Hames mentions, “It’s a sport where you have to have the ability to take time off and go to the races, and you have to be able to afford it.” This is the reason why DragonSports tend to get more racers that possess the individual professional aspects or are the business owners.
Dragon Boat racers are serious about making connections and competitive sports. Dragon Boat racing attracts people as a great opportunity for social networking. Baker states that the real draw to racing is that regardless of age, size or past, someone can make 24 new friends almost immediately. It does not only offer social benefits, but also physical benefits. Baker continues that this is one of the healthiest things you can do because paddling helps prevents injuries on the job site.
The 2012 Capital City Dragon Boat race is rapidly approaching, but before setting sail, all Dragon Boat Races must ‘Awaken’ their dragons. The ceremony isn’t your typical ceremony in the sense that it is quiet and calm. The dragon’s eyes must be opened and all evil warded off!
The Awakening the Dragon cermeony for CCDBR will take place at dusk, Saturday, September 1, 2012. Spectators for the ceremony will be the first to see the boats, painted in immaculate detail. The ceremony, in respect to Chinese custom, will open the dragon’s eyes, ward off evil spirits and prepare the Grand River for competition. The ceremony not only blesses and cleanses the area for competition, but also the spectators and competitors.
According to Shelagh Pierce, dragon boat racing came at a time when “A time when superstition determined how a person lived. In fact, dragon boat racing began more than 2000 years ago when a group of superstitious people believed that the boat racing would ensure prosperous and bountiful crops.” The awakening ceremony was originally created to cleanse, but also to honor the death of Ch’u Yuan a Ch’u statesmen. When his advice to the king of Ch’u was rejected and he was exiled, his sorrows lead him to throw his body in the Mi Lo River. The people of the kingdom who loved Ch’u Yuan would float in the river around his body, beating drums and splashing their oars to keep fish and water dragons from him.
Dragon boat racing made its way into Chinese tradition with some extreme rituals, such as drowning a person in sacrifice or capsizing a boat. Thankfully, many of these rituals have been removed over the years and the ceremony has evolved into something entertaining. Though much has changed in the years since Ch’u Yuan’s death in 4 B.C, the CCDBR will honor the custom in their own style at dusk the night before the races.
Those attending the Michigan Mosaic Music Festival can walk across the bridge to the ceremony and enjoy the festivities. Racing will commence the following morning, Sunday, September 2, at 8 AM until the bracket has been completed.
Our mission for the Dragon Boat race is simple: to revitalize the Grand River, Adado Riverfront Park and the River Trail.
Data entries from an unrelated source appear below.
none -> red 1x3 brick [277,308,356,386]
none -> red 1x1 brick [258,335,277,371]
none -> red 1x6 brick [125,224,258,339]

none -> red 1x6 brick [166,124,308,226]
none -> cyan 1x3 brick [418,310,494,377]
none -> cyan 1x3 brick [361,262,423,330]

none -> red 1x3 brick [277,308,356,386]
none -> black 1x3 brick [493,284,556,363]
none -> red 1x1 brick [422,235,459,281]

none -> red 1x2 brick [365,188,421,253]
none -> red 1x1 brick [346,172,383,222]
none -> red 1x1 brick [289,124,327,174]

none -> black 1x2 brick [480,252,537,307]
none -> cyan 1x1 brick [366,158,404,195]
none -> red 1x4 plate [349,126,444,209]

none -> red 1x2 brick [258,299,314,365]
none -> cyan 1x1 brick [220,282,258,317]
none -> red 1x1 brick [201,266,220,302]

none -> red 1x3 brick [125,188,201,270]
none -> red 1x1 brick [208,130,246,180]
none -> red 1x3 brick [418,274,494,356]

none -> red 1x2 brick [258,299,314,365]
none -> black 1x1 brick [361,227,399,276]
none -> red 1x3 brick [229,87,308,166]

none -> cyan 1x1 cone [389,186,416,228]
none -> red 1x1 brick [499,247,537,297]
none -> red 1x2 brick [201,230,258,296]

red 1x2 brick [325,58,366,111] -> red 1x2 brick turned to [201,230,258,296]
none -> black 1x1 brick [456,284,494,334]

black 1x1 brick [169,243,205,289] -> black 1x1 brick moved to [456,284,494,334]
The River Trail, Adado Riverfront Park and Grand River play host to thousands of people looking for outdoor activities in Lansing, each summer. These are sites where families spend quality time together, friends catch up on their busy lives and lifelong healthy habits are formed. It is imperative that we invest in these community attractions. Dragon boat racing gives us the perfect platform to attract more visitors and raise money for revitalization projects.
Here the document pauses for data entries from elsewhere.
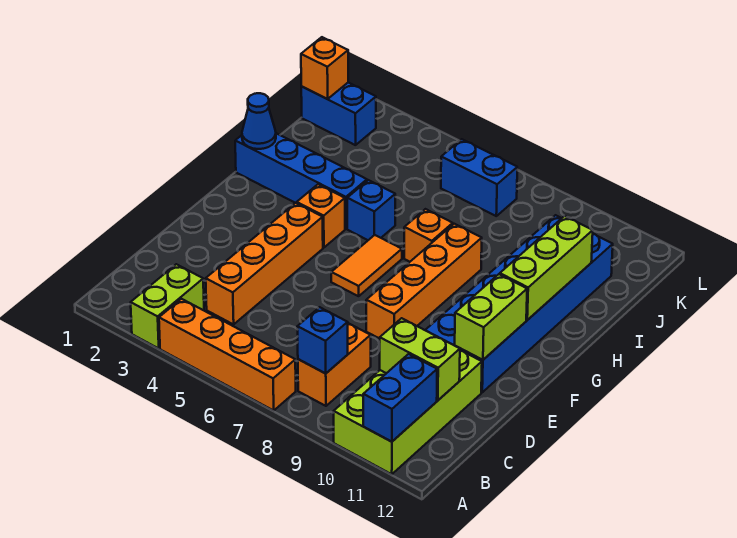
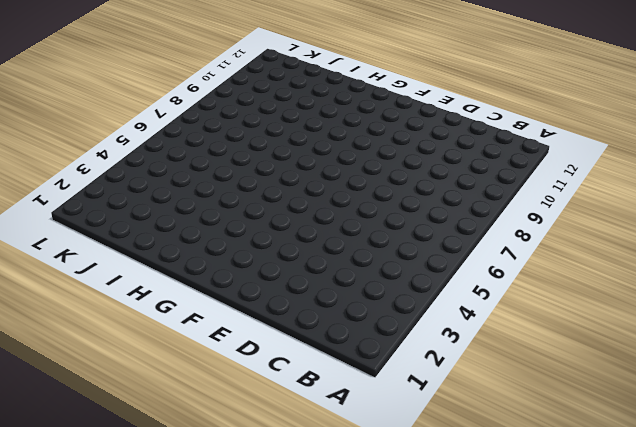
none -> lime 1x2 brick [131,264,204,348]
none -> orange 1x4 brick [159,299,296,410]
none -> lime 2x4 brick [334,350,482,474]

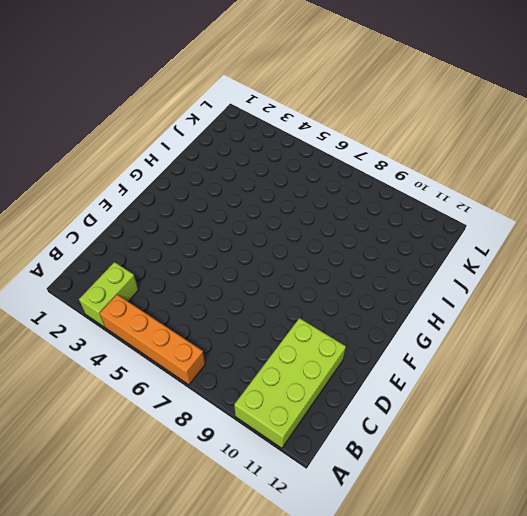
none -> orange 1x2 brick [298,323,371,406]
none -> orange 1x4 brick [206,203,323,324]
none -> orange 1x4 brick [366,224,482,339]

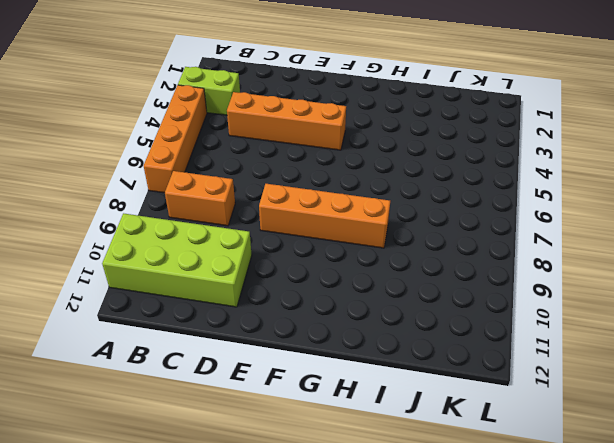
none -> blue 2x6 brick [425,215,613,392]
none -> orange 1x2 tile [331,235,402,296]
none -> orange 1x1 brick [297,184,345,248]

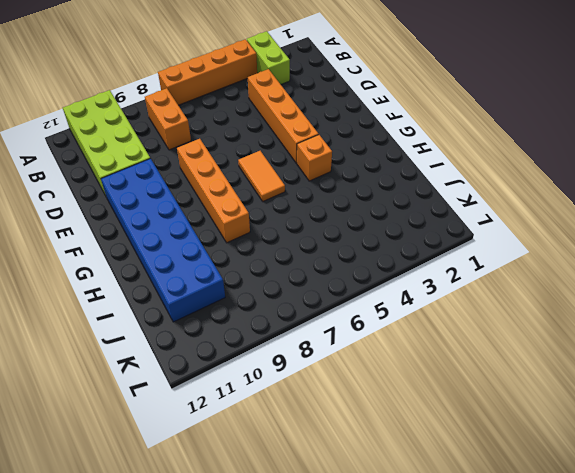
none -> blue 1x4 brick [235,133,367,229]
none -> blue 1x1 brick [347,180,395,240]
none -> orange 1x1 brick [404,209,453,262]

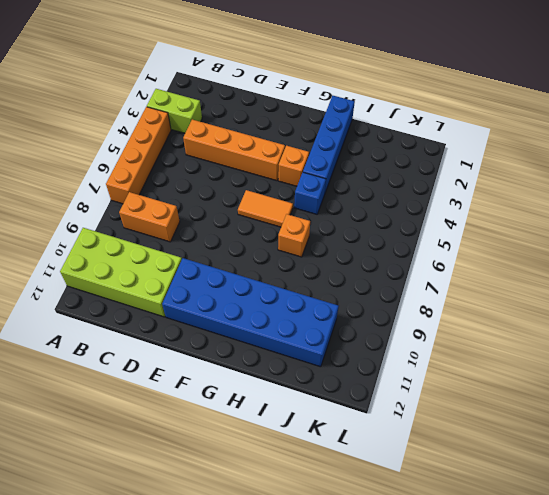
none -> orange 1x4 brick [366,224,482,339]
none -> blue 1x2 brick [301,83,376,145]
none -> blue 1x2 brick [441,139,517,216]

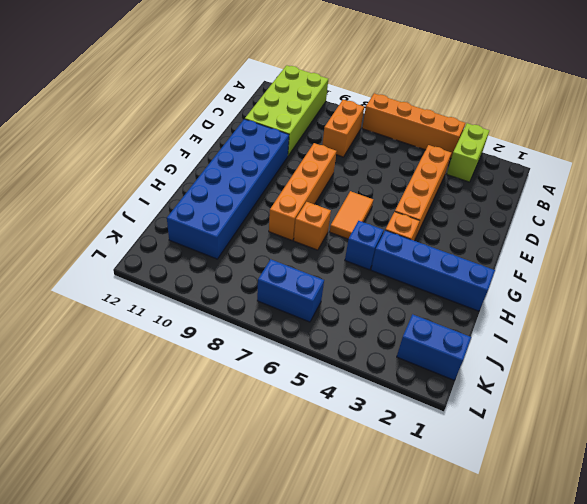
none -> blue 1x2 brick [363,354,437,442]
none -> blue 1x1 brick [297,307,348,373]
none -> lime 1x2 brick [380,318,460,400]

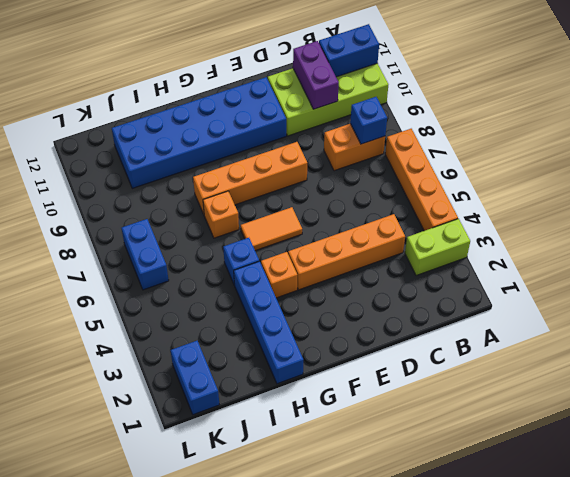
purple 1x2 brick [293,41,339,109] -> lime 1x2 brick [380,318,460,400]
none -> lime 1x2 brick [455,274,527,360]
none -> lime 1x3 brick [500,216,593,320]
none -> blue 1x1 cone [242,93,276,149]

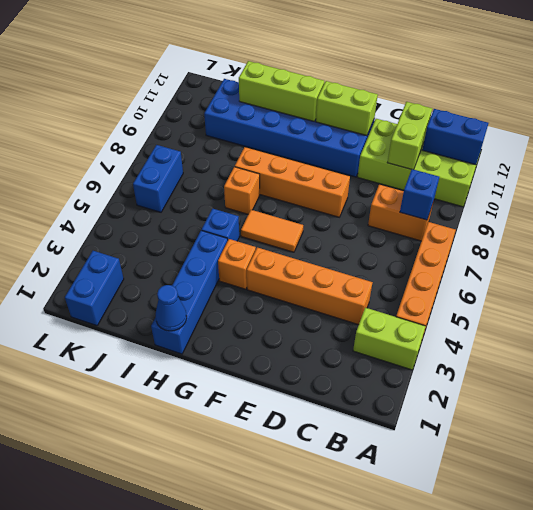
none -> orange 1x1 brick [301,37,348,99]

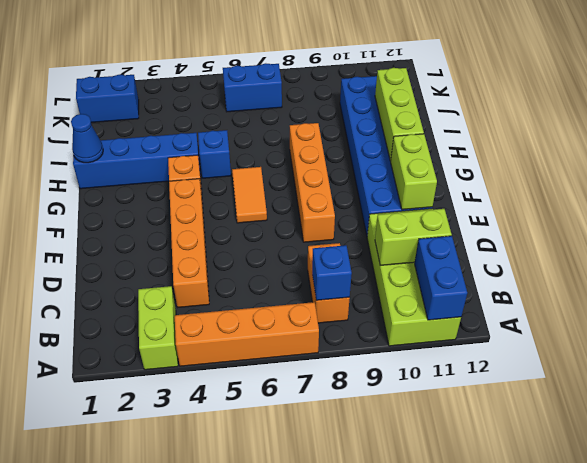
none -> orange 1x1 brick [404,209,453,262]
none -> orange 1x1 brick [301,37,348,99]

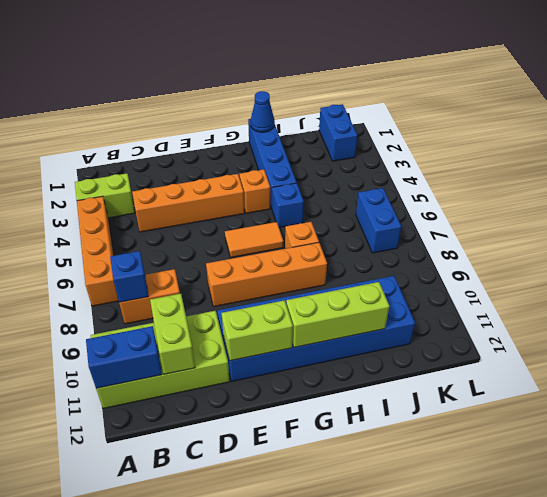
none -> orange 1x1 brick [301,37,348,99]

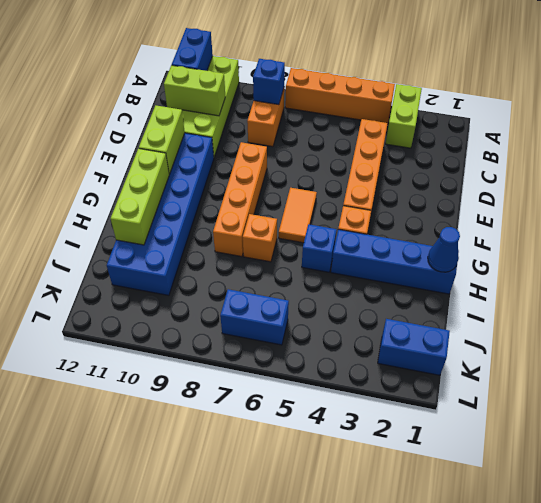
none -> orange 1x1 brick [301,37,348,99]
The dragon boat committee formed a partnership with Mid-Michigan Environmental Action Council (an action-based environmental organization) to ensure that all proceeds from the 2011 race are used to create environmentally sound projects that will enhance Lansing’s waterfront. A few positive changes have already started to materialize at East Adado Park, the area around the boat docks will being cleared out and additional docks will be constructed.
We are thrilled to bring the fastest growing water sport in the world to Lansing. We hope that this event will spark a new interest in Lansing’s waterfront.